Architecture

Baumbart is a LangGraph-driven chatbot runtime that delegates structured question answering to a Qanary pipeline and reads the resulting annotations and answers from a triplestore.

System Architecture

The diagram is a simplified map of the system. The current implementation is defined by the package boundaries, graph nodes, and integration flows described below.

Main Building Blocks

apps/chatui is the web entrypoint. It restores or creates a chat session, exposes the initial message history, and runs the websocket boundary used for live chat messages and metadata updates.
packages/chatbot contains the conversation engine. It builds the LangGraph state machine, tracks the agent state, emits progress metadata, rewrites questions, and decides whether the next step is answer generation or a clarification question.
The Qanary components implement the structured question-answering pipeline. In the current setup they classify the expected answer type, extract entities, disambiguate matches, detect the relation, and generate a SPARQL query.
The triplestore is the shared storage boundary between the Qanary pipeline and the chatbot runtime. Qanary writes annotations into a named graph, and the chatbot later reads the final answer and clarification annotations back from that graph.
The LLM layer is used around the structured pipeline, not instead of it. It rewrites follow-up questions, phrases clarification prompts, and turns the structured Qanary result into a natural-language answer.

Conversation Flow

apps/chatui loads or creates an in-memory session state and opens the websocket connection used for the conversation.
packages/chatbot starts the LangGraph runtime from the current agent state and waits for the next user input.
The router evaluates the current chatmode and sends new user questions into the question-answering path.
The question rewrite node consolidates the existing conversation history and the latest user input into one self-contained question.
The Qanary orchestrator calls the Qanary API with a fixed component list: expected answer type, named entity recognition, disambiguation, relation detection, and SPARQL generation.
The Qanary pipeline writes its annotations and answer data into a named graph in the triplestore.
The chatbot runtime reads the final answer annotation and any clarification annotations from that graph.
The router either sends the conversation to clarification generation or to final response generation, then returns to waiting for the next user input.

Clarification Loop

Baumbart models the conversation with three high-level chat modes:

USER_QUESTION collects a new user request.
RESPONSE means the system is preparing or delivering a response.
CLARIFICATION means the system has open clarification questions backed by Qanary annotations.

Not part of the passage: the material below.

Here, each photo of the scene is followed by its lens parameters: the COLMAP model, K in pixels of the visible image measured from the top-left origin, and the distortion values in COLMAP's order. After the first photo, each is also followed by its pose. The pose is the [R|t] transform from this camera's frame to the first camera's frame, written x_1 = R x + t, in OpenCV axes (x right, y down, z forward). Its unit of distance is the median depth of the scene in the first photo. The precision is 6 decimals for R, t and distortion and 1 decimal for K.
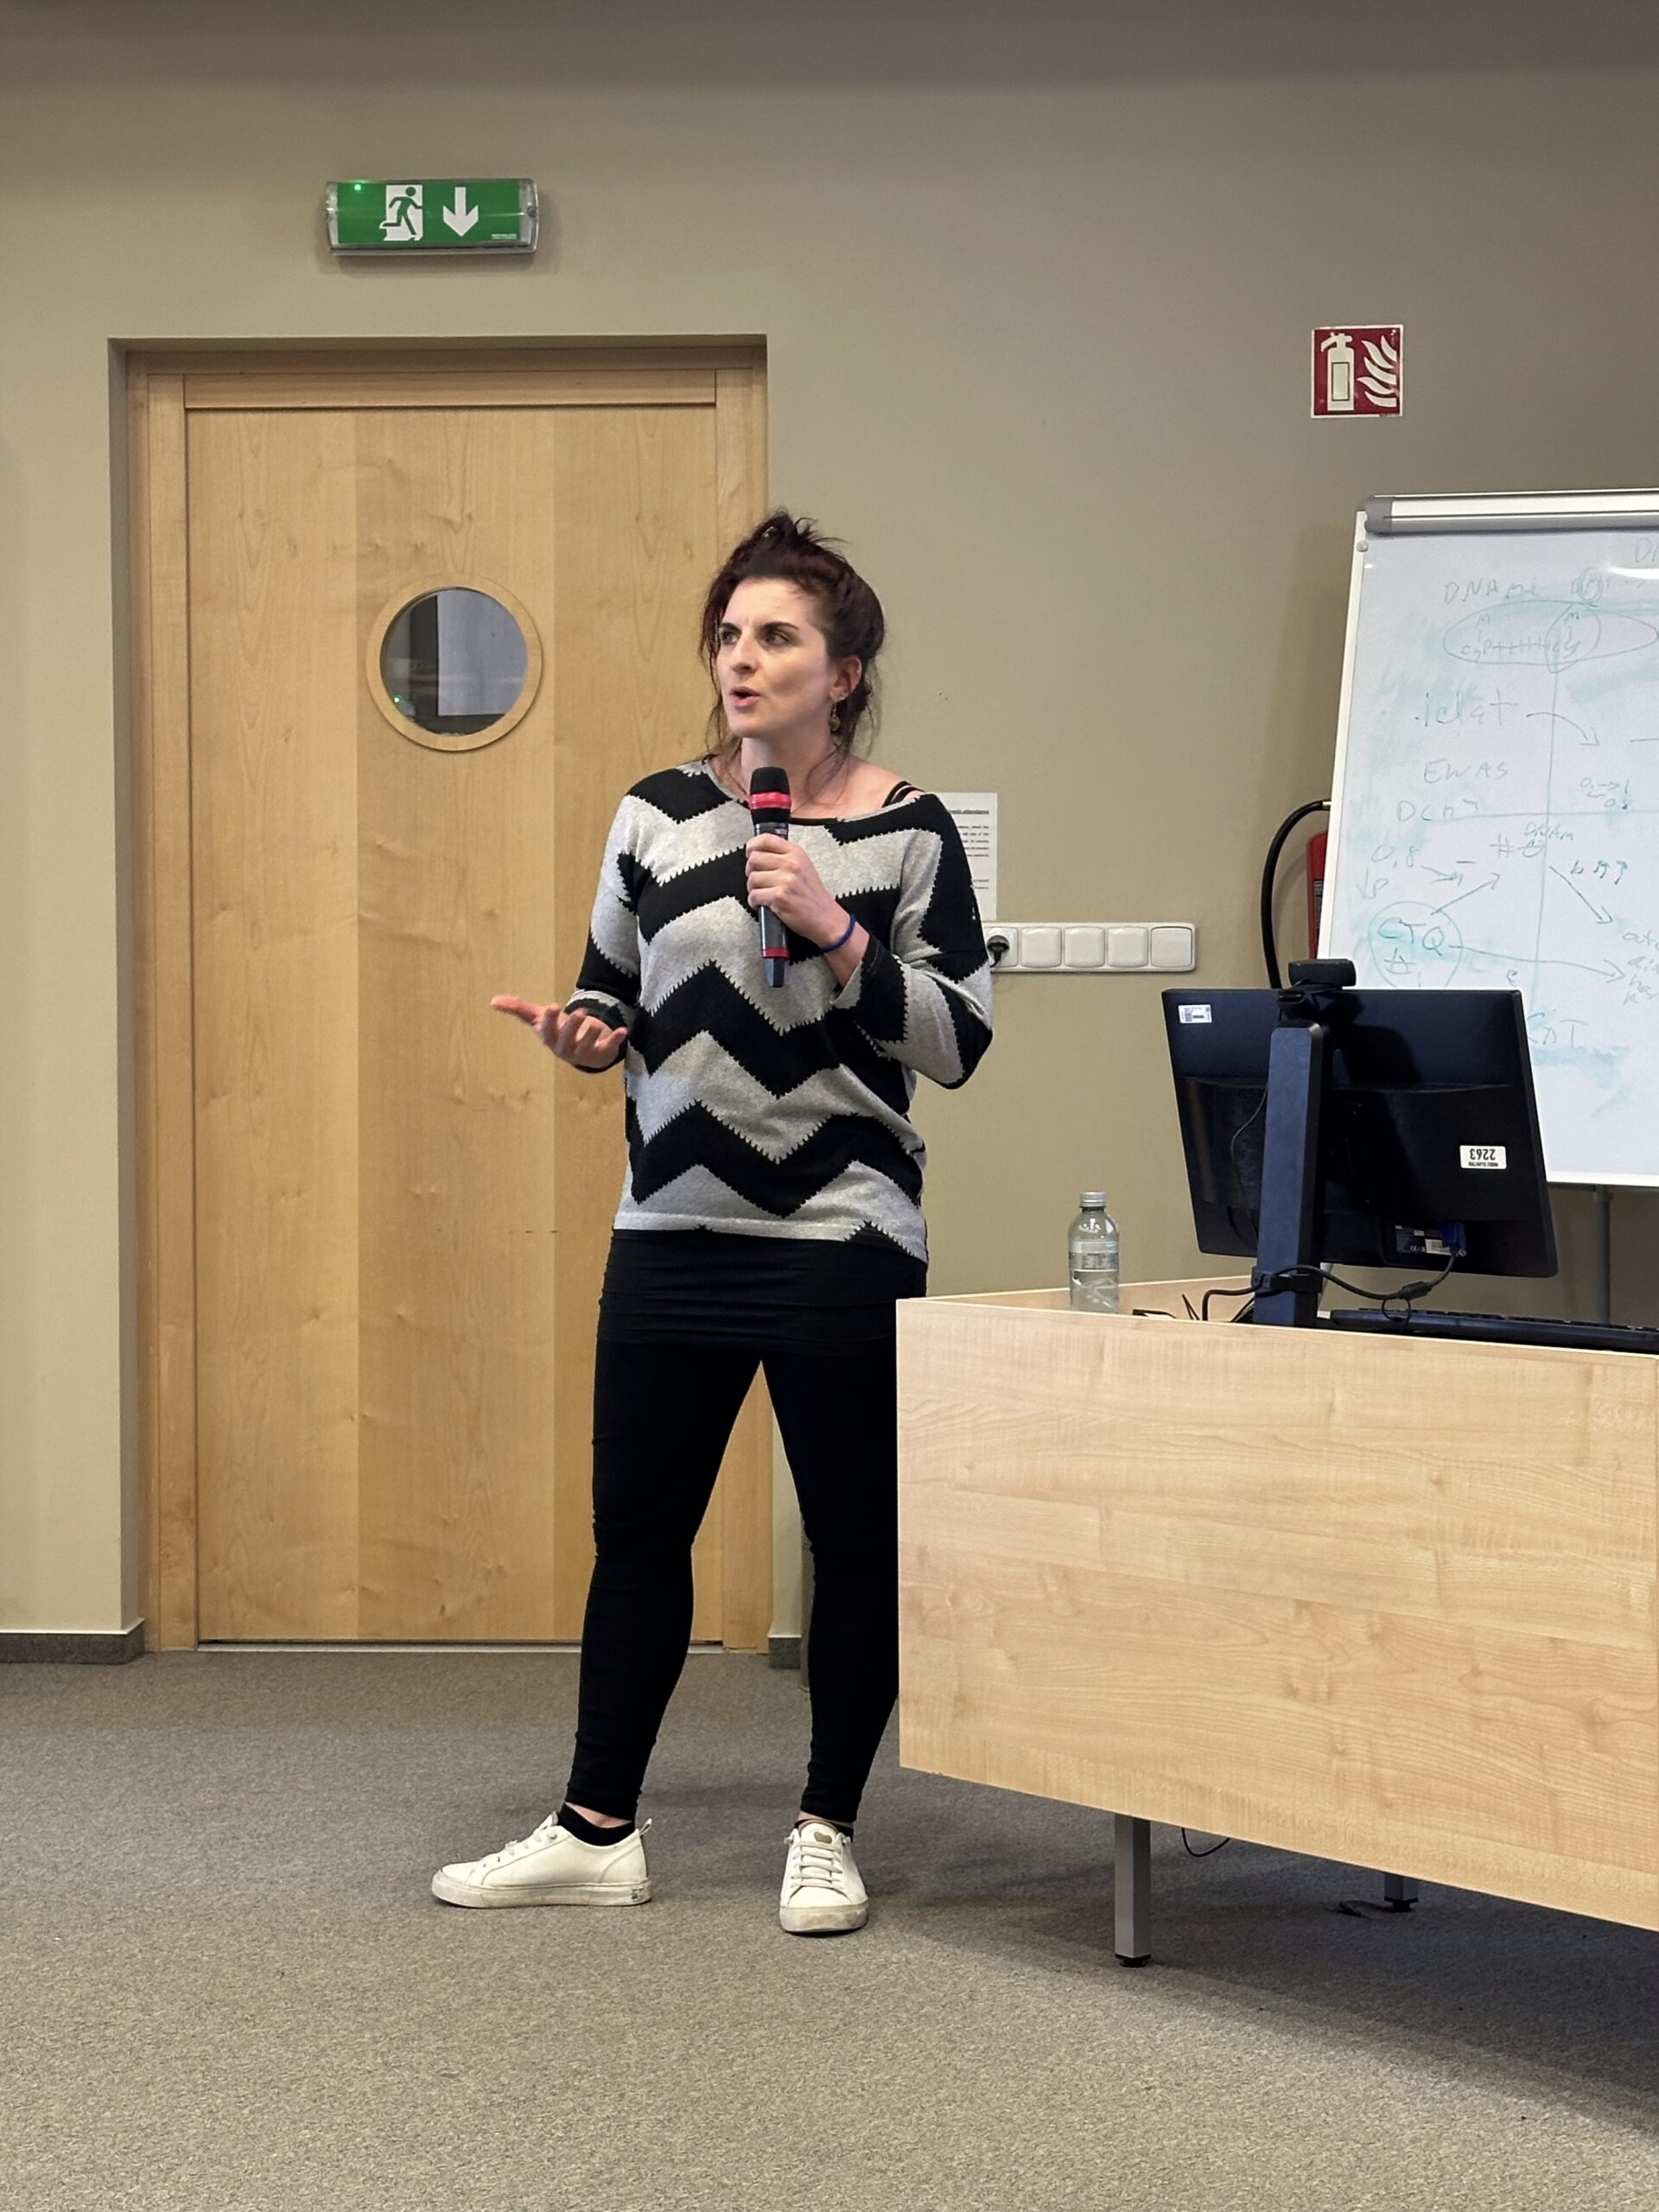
lens RADIAL K [[4010.7, 0, 816.8], [0, 4010.7, 1099.9], [0, 0, 1]] dist [0.163277, -0.070299]
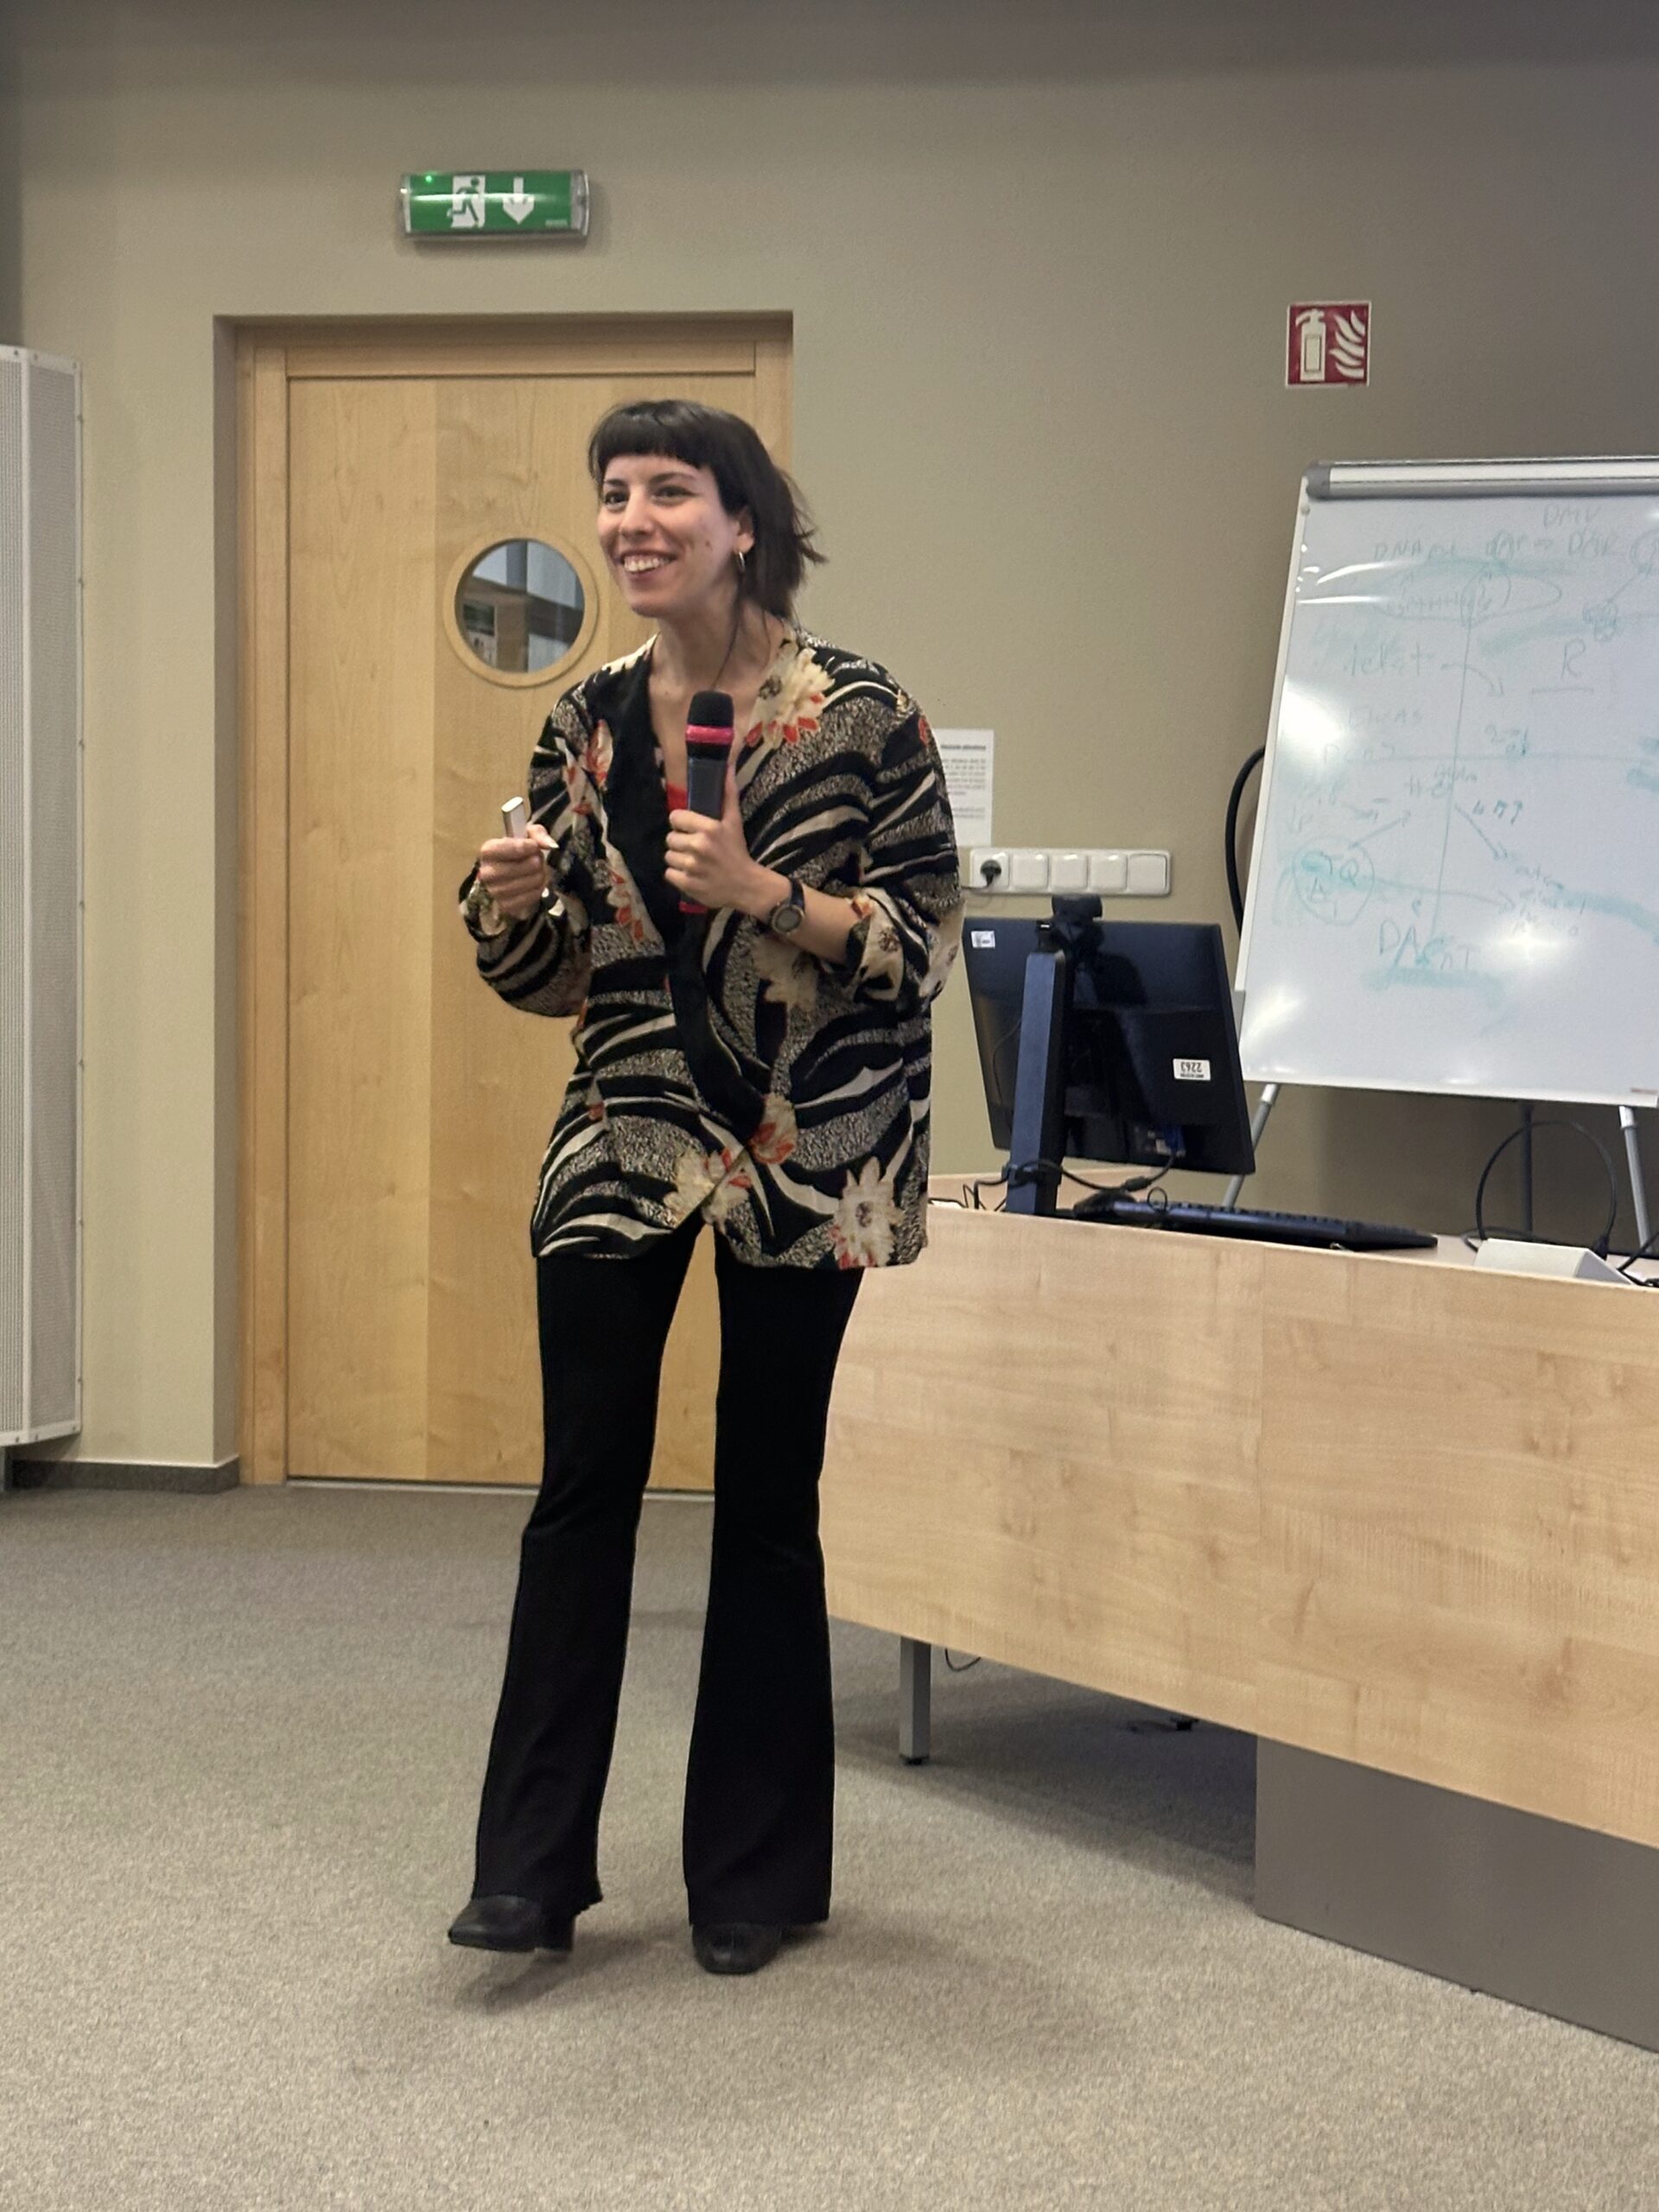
lens RADIAL K [[3961.7, 0, 815.4], [0, 3961.7, 1106.5], [0, 0, 1]] dist [0.148165, 0.241236]
pose [[0.993290, 0.020739, -0.113775, 0.138409], [-0.017605, 0.999439, 0.028484, -0.004067], [0.114302, -0.026290, 0.993098, -0.098119]]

When the chatbot reads clarification annotations from the triplestore, it builds a clarification conversation and switches into CLARIFICATION. RequestClarificationNode asks the next open clarification question using the LLM layer, while UserInputNode stores the answer against the current clarification item.

Once all clarification questions have been answered, the router switches back to the question-answering path. The question rewrite node then reissues the enriched user request so the Qanary pipeline can run again with the new context.

Qanary Pipeline

The chatbot currently invokes Qanary with a fixed component order:

Expected answer type
Named entity recognition
Disambiguation
Relation detection
SPARQL generation

This sequence produces the annotations that later drive response generation and clarification handling.

Data and Integration Boundaries

Websocket traffic between apps/chatui and the chatbot runtime carries both chat messages and metadata events such as WAITING_FOR_INPUT, GATHERING_DATA, and GENERATING_RESPONSE.
Chatbot state is stored in memory per session in the current implementation. Session IDs are cookie-backed, but the actual state lives in a process-local map inside the chat UI server.
The chatbot does not receive the final end-user answer directly from Qanary. The Qanary API returns a graph URI, which the chatbot then uses to read the relevant annotations from the triplestore.
The triplestore is the main handoff boundary between the chatbot and the Qanary pipeline. It stores both final answer annotations and clarification annotations for the current question graph.
OpenRouter-backed LLM calls are used only for question rewriting, clarification phrasing, and final answer phrasing around the structured data returned by Qanary.

These boundaries are the main integration points contributors need to understand when changing runtime behavior.

Current Constraints

Chat session state is process-local and in-memory, so it is not shared across multiple server instances and does not survive a process restart.
The list of Qanary components is fixed in packages/chatbot rather than being configured dynamically per request.
Qanary API access, triplestore access, and LLM access are runtime dependencies provided through environment configuration.